Work task: Return every line of the data below exactly, but do not include the images.

(Task data)

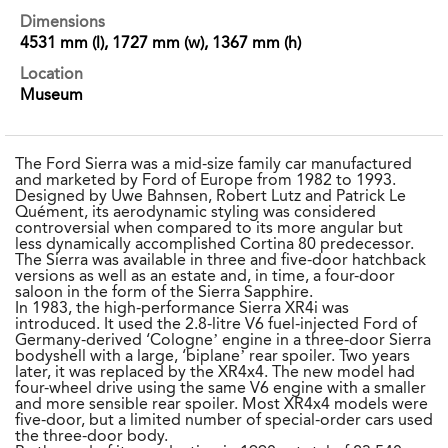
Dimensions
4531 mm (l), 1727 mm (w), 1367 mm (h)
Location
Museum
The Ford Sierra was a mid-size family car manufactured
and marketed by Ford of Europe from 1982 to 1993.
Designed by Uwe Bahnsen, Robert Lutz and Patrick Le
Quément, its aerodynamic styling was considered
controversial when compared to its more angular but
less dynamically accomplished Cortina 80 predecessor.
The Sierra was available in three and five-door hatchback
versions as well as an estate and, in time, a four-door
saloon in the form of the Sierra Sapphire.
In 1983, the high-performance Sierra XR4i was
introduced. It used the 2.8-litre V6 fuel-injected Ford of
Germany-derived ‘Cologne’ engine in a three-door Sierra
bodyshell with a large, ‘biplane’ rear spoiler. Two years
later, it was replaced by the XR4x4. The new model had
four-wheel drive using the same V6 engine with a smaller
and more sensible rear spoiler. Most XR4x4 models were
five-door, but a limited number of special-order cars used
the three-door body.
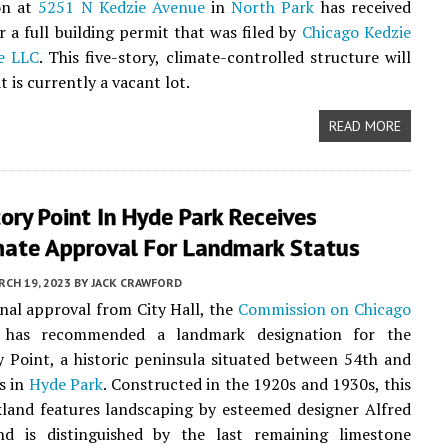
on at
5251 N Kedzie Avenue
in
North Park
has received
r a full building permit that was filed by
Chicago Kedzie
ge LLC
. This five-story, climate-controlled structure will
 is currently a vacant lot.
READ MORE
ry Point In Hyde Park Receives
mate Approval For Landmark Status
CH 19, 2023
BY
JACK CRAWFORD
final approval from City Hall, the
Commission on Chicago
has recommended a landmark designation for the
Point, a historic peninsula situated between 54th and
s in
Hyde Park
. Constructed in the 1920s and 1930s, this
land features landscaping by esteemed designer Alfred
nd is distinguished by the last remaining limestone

(End Task data)

Result of this exercise:
Dimensions
4531 mm (l), 1727 mm (w), 1367 mm (h)
Location
Museum
The Ford Sierra was a mid-size family car manufactured
and marketed by Ford of Europe from 1982 to 1993.
Designed by Uwe Bahnsen, Robert Lutz and Patrick Le
Quément, its aerodynamic styling was considered
controversial when compared to its more angular but
less dynamically accomplished Cortina 80 predecessor.
The Sierra was available in three and five-door hatchback
versions as well as an estate and, in time, a four-door
saloon in the form of the Sierra Sapphire.
In 1983, the high-performance Sierra XR4i was
introduced. It used the 2.8-litre V6 fuel-injected Ford of
Germany-derived ‘Cologne’ engine in a three-door Sierra
bodyshell with a large, ‘biplane’ rear spoiler. Two years
later, it was replaced by the XR4x4. The new model had
four-wheel drive using the same V6 engine with a smaller
and more sensible rear spoiler. Most XR4x4 models were
five-door, but a limited number of special-order cars used
the three-door body.
on at
5251 N Kedzie Avenue
in
North Park
has received
r a full building permit that was filed by
Chicago Kedzie
ge LLC
. This five-story, climate-controlled structure will
 is currently a vacant lot.
READ MORE
ry Point In Hyde Park Receives
mate Approval For Landmark Status
CH 19, 2023
BY
JACK CRAWFORD
final approval from City Hall, the
Commission on Chicago
has recommended a landmark designation for the
Point, a historic peninsula situated between 54th and
s in
Hyde Park
. Constructed in the 1920s and 1930s, this
land features landscaping by esteemed designer Alfred
nd is distinguished by the last remaining limestone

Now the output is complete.